_Ausgewählter Auszug_.
/---

Druckschrift D1 zeige in der Figur 6 eine Rohranschlusseinrichtung nach dem Stand der Technik. In Absatz [0007] werde ausgeführt: Um zu verhindern, dass sich das Rohr ("flare tube 103") mit der Schraubfitting ("flare nut 102") dreht, kann man ein Öl mit niedriger Reibung (z. B. ein rostverhinderndes Öl auf vegetarischer Basis) auf dem Außengewinde 102b und der vorderen Fläche 102c der Schraubfitting 102 vorsehen.

Ausgehend von der Rohranschlusseinrichtung nach Figur 1 der Druckschrift D2 oder nach Figur 6 der Druckschrift D1 war es für den Fachmann naheliegend mit Hilfe seines allgemeinen Fachwissens das Außengewinde der Schraubfitting mit einem höheren Reibwert als den Reibwert der gewindefreien Fläche zu versehen.

Verspätetes Vorbringen

Der Sachvortrag während der mündlichen Verhandlung sei eine Reaktion auf den Ladungszusatz der Kammer. Der Vortrag und die zugehörigen Druckschriften D8a, die bereits in Druckschrift D8 erwähnt wurde sowie D8b seien ins Beschwerdeverfahren zuzulassen.

Zurückverweisung an die ersten Instanz

Abhängige Ansprüche 5 und 11 beträfen eine Weiterbildung der Rohranschlusseinrichtung, wonach "das Schraubelement eine Schraubenmutter ist, die ein als Innengewinde ausgebildetes Gewinde (3) aufweist". Dies stünde im Widerspruch zu Anspruch 1. Auch gebe es Widersprüche in der Beschreibung. Aus diesem Grund werde hilfsweise beantragt, die Angelegenheit an die Einspruchsabteilung zurückzuverweisen.

XI. Die Beschwerdegegnerin hat im schriftlichen Verfahren und in der mündlichen Verhandlung im Wesentlichen Folgendes vorgetragen:

Ausreichende Offenbarung

Im Anspruch 1 werde lediglich ein Verhältnis zwischen dem ersten Reibwert my1 und dem zweiten Reibwert my2 beansprucht. Im Absatz [0022] des Streitpatents werde die Ausbildung einer Rohranschlusseinrichtung anhand eines konkreten Ausführungsbeispiels beschrieben, womit dem Fachmann alle erforderlichen Informationen aus der Patentschrift zugänglich seien, die zur Ausführung der Erfindung erforderlich seien. In diesem Zusammenhang sei zu betonen, dass dem Fachmann selbstverständlich bekannt sei, wie Reibwerte zu bestimmen seien. Der Reibwert stelle eine Konstante dar, die durch den Quotienten der Reibungskraft und der Anpresskraft gebildet sei. Es sei dabei selbstverständlich, dass zur Bestimmung des Reibwertes der ersten Beschichtung und der zweiten Beschichtung jeweils gleiche Messbedingungen eingestellt werden müssen, um vergleichbare Messergebnisse zu erzielen. Die Bestimmung des Reibwertes sei für den Fachmann also unkritisch.

\---

_Gezeigtes Material_.
/---

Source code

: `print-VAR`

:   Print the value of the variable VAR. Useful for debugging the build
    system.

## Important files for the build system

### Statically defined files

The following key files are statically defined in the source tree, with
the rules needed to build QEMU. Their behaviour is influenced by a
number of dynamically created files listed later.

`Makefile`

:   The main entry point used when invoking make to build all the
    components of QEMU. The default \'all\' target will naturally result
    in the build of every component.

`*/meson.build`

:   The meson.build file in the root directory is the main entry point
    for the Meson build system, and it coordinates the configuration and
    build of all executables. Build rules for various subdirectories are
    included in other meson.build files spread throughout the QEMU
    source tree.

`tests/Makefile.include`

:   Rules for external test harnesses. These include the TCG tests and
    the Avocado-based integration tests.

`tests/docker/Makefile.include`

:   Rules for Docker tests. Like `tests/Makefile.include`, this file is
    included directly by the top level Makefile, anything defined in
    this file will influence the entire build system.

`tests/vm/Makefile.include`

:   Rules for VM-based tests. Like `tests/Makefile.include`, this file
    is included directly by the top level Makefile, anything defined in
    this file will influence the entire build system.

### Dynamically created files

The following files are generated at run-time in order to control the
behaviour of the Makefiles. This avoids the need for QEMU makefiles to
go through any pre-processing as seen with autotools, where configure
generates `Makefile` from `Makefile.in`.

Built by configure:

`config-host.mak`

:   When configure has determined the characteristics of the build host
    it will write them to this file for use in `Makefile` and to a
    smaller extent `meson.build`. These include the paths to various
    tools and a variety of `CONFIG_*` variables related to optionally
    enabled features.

\---
/---

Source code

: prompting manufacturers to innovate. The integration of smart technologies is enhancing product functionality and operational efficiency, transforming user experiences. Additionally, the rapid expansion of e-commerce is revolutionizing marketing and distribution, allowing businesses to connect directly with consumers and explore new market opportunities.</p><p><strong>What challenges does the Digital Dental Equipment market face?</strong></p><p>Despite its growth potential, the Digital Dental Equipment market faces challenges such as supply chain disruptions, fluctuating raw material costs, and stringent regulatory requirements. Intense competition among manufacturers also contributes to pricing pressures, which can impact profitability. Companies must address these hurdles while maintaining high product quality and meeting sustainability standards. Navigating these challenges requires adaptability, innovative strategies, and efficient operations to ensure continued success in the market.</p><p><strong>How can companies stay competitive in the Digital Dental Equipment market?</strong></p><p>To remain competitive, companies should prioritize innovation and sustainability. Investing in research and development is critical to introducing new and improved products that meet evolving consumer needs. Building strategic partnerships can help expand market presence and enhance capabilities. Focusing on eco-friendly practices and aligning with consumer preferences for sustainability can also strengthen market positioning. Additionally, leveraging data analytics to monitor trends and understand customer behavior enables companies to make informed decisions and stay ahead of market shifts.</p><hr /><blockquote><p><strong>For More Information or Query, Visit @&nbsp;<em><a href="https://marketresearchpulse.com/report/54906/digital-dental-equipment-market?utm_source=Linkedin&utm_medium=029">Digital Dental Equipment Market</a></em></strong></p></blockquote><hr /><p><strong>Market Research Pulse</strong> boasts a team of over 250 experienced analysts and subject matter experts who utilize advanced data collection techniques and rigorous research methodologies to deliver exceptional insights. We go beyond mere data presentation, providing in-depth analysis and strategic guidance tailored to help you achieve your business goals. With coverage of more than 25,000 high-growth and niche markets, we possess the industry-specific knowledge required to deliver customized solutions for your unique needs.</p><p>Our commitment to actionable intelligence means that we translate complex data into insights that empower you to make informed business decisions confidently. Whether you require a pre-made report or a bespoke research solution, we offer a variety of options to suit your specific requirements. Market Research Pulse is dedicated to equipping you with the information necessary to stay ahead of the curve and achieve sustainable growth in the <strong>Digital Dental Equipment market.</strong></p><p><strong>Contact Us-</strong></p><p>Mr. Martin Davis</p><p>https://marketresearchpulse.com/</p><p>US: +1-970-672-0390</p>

\---

_Deine Aufgaben_.
1) Wie wird der Reibwert laut dem Auszug über die Rohranschlusseinrichtung gebildet?
2) Setze den Auszug über die Rohranschlusseinrichtung nach seinem letzten Satz fort.
Das Material brauchst du hier nicht.

_Erwartete Antworten_.
1) Durch den Quotienten der Reibungskraft und der Anpresskraft.

2)
Der Einwand der Beschwerdeführerin betreffe die im Einspruchsbeschwerdeverfahren nicht relevante Klarheit gemäß Artikel 84 EPÜ und nicht die Ausführbarkeit gemäß Artikel 83 EPÜ. Im Ergebnis sei also festzustellen, dass die Lehre nach dem geltenden Patentanspruch 1 ausführbar sei.

Erfinderische Tätigkeit

Gemäß dem im Absatz [0007] der Druckschrift D1 beschriebenen Stand der Technik bestünde die Möglichkeit, das Gewinde und die Kontaktfläche des Schraubelements mit einem die Reibung vermindernden Gleitmittel zu beschichten. Diese Ausführungsform sei allerdings als nachteilig beschrieben. Um ein Mitdrehen des Bördels der Rohrleitung beim Einschrauben des Schraubelements in das Anschlusselement zu verhindern, schlage Druckschrift D1 eine besondere Ausbildung des Bördels vor. Gemäß Druckschrift D1 komme einer Nut des Bördels eine große Bedeutung zu, die innerhalb des Bördels angeordnet sei und die bei der Herstellung der Verbindung in der Rohranschlusseinrichtung im Wesentlichen keine Veränderung erfahre, vgl. Absätze [0025] und [0026].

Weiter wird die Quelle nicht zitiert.